In the fast-growing field of veterinary regenerative medicine, material from cells and tissues — such as living cells, serum, or bone — is used in animals with the hope of repairing diseased or damaged tissues or organs. For example, in a horse with tendonitis, the damaged tendon may heal with scar tissue that isn’t as strong or elastic as the original tendon before it was damaged. The goal is to transplant living cells or other tissues into the injured tendon, hopefully stimulating it to regenerate and heal.
Veterinary regenerative medicine is an active area of research for developing new cell and tissue therapies for animals. Such therapies are called animal cells, tissues, and cell- and tissue-based products, or ACTPs for short. This term refers to products for use in animals that contain, consist of, or are derived from cells or tissues. Examples include animal stem cells, differentiated cells, and tissues such as blood, platelet-rich plasma, and amnion.
ACTPs are intended to be implanted, transplanted, infused, or transferred from a donor into an animal recipient. Sometimes the donor and recipient are the same animal. Sometimes the donor and recipient are different animals of the same species. And other times, the donor and recipient are different species.
Most ACTPs are Animal Drugs
Most ACTPs meet the legal definition of “drug” because they are intended to treat, control, or prevent a disease or other condition — such as osteoarthritis — or to affect the structure or function of the body — such as improving fertility. Therefore, FDA regulates these products as animal drugs. The same laws and regulations that apply to other animal drugs also apply to ACTPs. FDA must review and approve these products before companies can legally market them.
The pre-market review is integral to FDA’s ability to protect animal and public health. During the review, the agency evaluates information submitted by the company to make sure the animal drug is safe and effective for its intended use and that the drug is properly manufactured and adequately labeled and packaged. If FDA determines that the data show the animal drug is safe, effective, and high-quality, the agency approves the drug for the uses listed on the label.
Unapproved Animal Drugs
An ACTP that meets the legal definition of a drug but is marketed without FDA approval is an unapproved animal drug. It is illegal to market an unapproved ACTP because it hasn’t gone through the required FDA pre-market review and approval process. Unapproved ACTPs may not be safe, effective, properly manufactured, or adequately labeled or packaged. Currently, no ACTPs are FDA-approved.
FDA recognizes that certain ACTPs, while unapproved, pose a lower risk to human and animal safety than other categories of ACTPs. The agency intends to prioritize use of its resources for certain ACTPs in a manner that is protective of human and animal health, based on risk, and informed by available science and data. FDA provides a publicly available list of those ACTPs that the agency has determined are lower risk following a review of product-specific information.
Navigating the Approval Process
FDA is committed to helping those involved in the manufacturing of ACTPs navigate the approval process. The agency understands the need to have safe and effective ACTPs approved and available for use in animals and has taken several actions to encourage the development of these products.
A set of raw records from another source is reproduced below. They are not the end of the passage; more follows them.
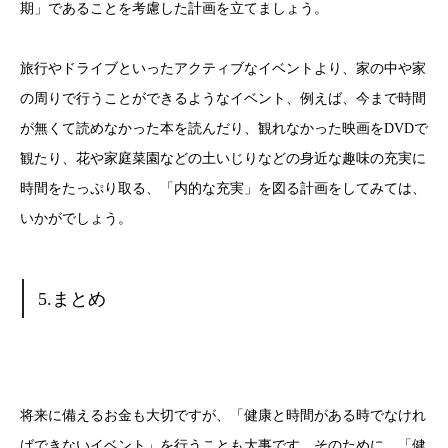
期」であることを考慮した計画を立てましょう。
旅行やドライブといったアクティブなイベントより、家の中や家
の周りで行うことができるようなイベント、例えば、今まで時間
が無くて読めなかった本を読んだり、観れなかった映画をDVDで
観たり、花や家庭菜園などの土いじりなどの身近な趣味の充実に
時間をたっぷり取る、「内的な充実」を図る計画をしてみては、
いかがでしょう。
5.まとめ
将来に備えるお金も大切ですが、「健康と時間がある時でなけれ
ばできないイベント」を行うことも大事です。そのために、「健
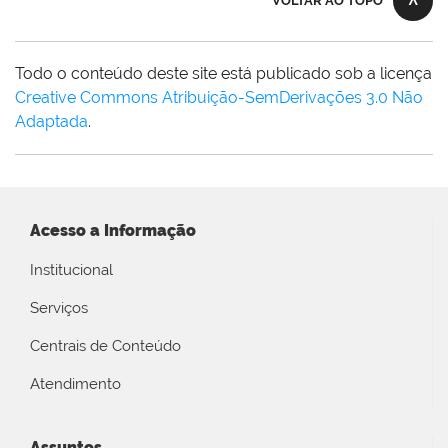
VOLTAR AO TOPO
Todo o conteúdo deste site está publicado sob a licença
Creative Commons Atribuição-SemDerivações 3.0 Não
Adaptada
.
Acesso a Informação
Institucional
Serviços
Centrais de Conteúdo
Atendimento
Assuntos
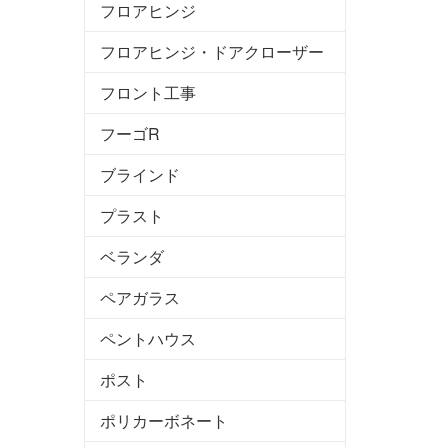
フロアヒンジ
フロアヒンジ・ドアクローザー
フロント工事
フーゴR
ブラインド
プラスト
ベランダ
ペアガラス
ペントハウス
ポスト
ポリカーボネート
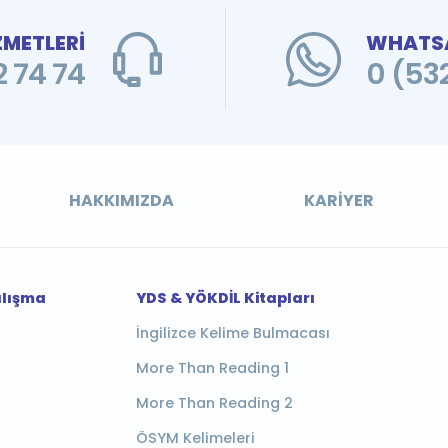
ZMETLERİ
WHATSA
 74 74
0 (53
HAKKIMIZDA
KARIYER
alışma
YDS & YÖKDİL Kitapları
İngilizce Kelime Bulmacası
More Than Reading 1
More Than Reading 2
ÖSYM Kelimeleri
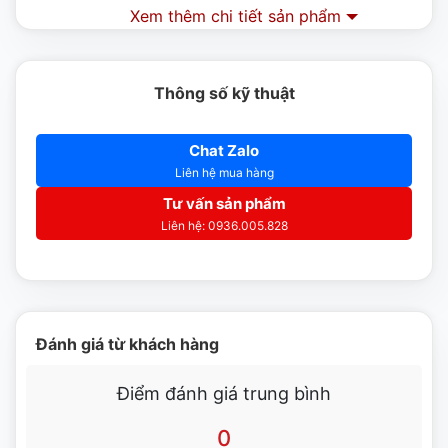
Đặc điểm của bếp chiên nhúng đôi dùng gas
Xem thêm chi tiết sản phẩm
Inoksan 9MG20
Bếp chiên nhúng được làm bằng chất liệu thép không
Thông số kỹ thuật
gỉ, vỏ ngoài có gam màu bạc, sáng bóng, dễ dàng lau
chùi tẩy rửa.
Chat Zalo
Kiểu dáng nhỏ gọn, đẹp mắt các tính năng dễ dàng vận
Liên hệ mua hàng
hành, thuận tiện và an toàn trong khi sử dụng
Tư vấn sản phẩm
Liên hệ: 0936.005.828
2 ngăn chiên nhúng được điều khiển độc lập với hai hệ
thống điều khiển riêng biệt với công suất lên đến
30000Btu.
Giỏ chiên có tay cầm cách nhiệt giúp hạn chế các nguy
Đánh giá từ khách hàng
cơ bỏng nhiệt trong quá trình sử dụng
Lồng chiên được làm từ chất liệu cao cấp không bị biến
Điểm đánh giá trung bình
dạng ở môi trường nhiệt độ cao
0
Phía dưới núm điều khiển nhiệt lượng được trang bị van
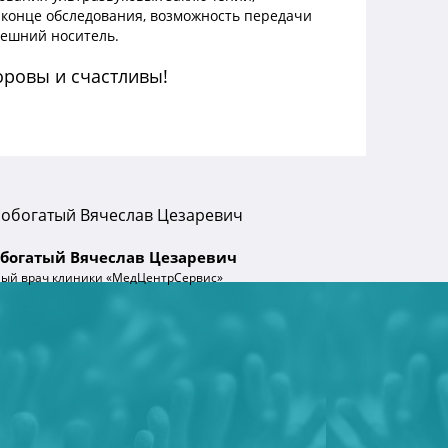
конце обследования, возможность передачи
нешний носитель.
оровы и счастливы!
богатый Вячеслав Цезаревич
ный врач клиники «МедЦентрСервис»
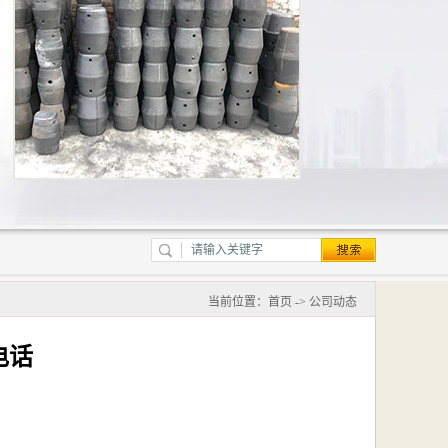
当前位置：
首页
->
公司动态
电话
FDA has issued several guidance documents to help developers of ACTPs better understand the regulatory process and associated approval requirements; conducted outreach by presenting at public scientific conferences and publishing web resources about the regulatory process for ACTPs; provided a letter to universities and veterinarians on the development of ACTPs; and started the Veterinary Innovation Program for developers of animal biotechnology products, including ACTPs. For more information on the review process, please see Cell and Tissue Products for Animals.
Clinical Field Studies
FDA keeps a list of current clinical field studies that are investigating the use of ACTPs in animals. (A clinical field study is a type of research study that tests how well a new medical product works in animals.) The companies conducting these studies have given FDA permission to include their studies in the publicly available list, which includes information about the condition being studied and in which species. FDA’s list is publicly available and includes information about the condition being studied and in which species. Depending on the study, enrolled animals may be pets, such as dogs and cats, or food-producing animals, such as cattle and pigs. There is also contact information for each study, so the public can find out further information.
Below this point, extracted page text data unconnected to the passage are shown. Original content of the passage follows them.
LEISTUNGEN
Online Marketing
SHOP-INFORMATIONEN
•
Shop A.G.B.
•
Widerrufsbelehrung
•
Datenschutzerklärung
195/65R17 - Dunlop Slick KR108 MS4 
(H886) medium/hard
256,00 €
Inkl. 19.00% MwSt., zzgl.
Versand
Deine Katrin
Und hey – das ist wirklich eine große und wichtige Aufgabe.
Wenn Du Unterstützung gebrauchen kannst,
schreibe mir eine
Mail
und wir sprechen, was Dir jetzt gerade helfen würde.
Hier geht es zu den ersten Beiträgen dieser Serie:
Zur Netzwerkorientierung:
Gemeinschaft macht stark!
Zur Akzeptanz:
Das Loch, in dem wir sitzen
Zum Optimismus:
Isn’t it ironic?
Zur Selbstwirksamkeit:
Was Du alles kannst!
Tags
Great Promise but Proof Needed
In recent years, the scientific community has made significant advances in developing ACTPs, and scientists continue to research these innovative therapies. Veterinary regenerative medicine holds great promise for future safe and effective treatments for many animal diseases and other conditions. However, the ultimate proof rests in obtaining high quality data from well-conducted, well-controlled, and well-designed scientific studies. The results of these studies will help FDA, veterinarians, animal owners, and developers of ACTPs better understand the potential benefits and risks of these products.